ここまでクオリティーが高いと、逆に弱点も目についてしまう。PFR-V1の最大のウイークポイントは、やはり低域側の再生能力だろう。バスレフダクトの恩恵で、ボトムエンドへの伸びはサイズを考えると望外の健闘をしているが、高域への伸びが素晴らしい分、もうひとガンバリが欲しいところ。個人的にはピークが上がり気味なのも気になる。もう少し抑えめにしつつ、ポイントを少し低域側にスライドさせることができれば、ハイファイ系スピーカーとして充分に納得できるはずだ。
一方でDVDビデオの視聴と組み合わせてみると見事にハマった。
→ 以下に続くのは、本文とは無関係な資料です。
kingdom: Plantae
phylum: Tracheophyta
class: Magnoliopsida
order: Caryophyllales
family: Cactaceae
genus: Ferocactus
明瞭なセリフの歯切れと迫力ある効果音が見事に両立されており、その馴染みの良さは2.1chスピーカーと表現してもいいくらいだ。PFR-V1のサウンドクオリティーがかなり高いためピュアオーディオ機器としての能力をつい求めてしまうが、本来はこういった使い方がベストなのかもしれない。
どこでも持ち運べる手軽さと、価格に見合ったクオリティー。そしてスタイリッシュなデザイン。PFR-V1の魅力は多岐にわたる。その斬新なコンセプトも含めて、いちど気に入ってしまうと手放せなくなる、そんなユニークなスピーカーの誕生を心から歓迎したい。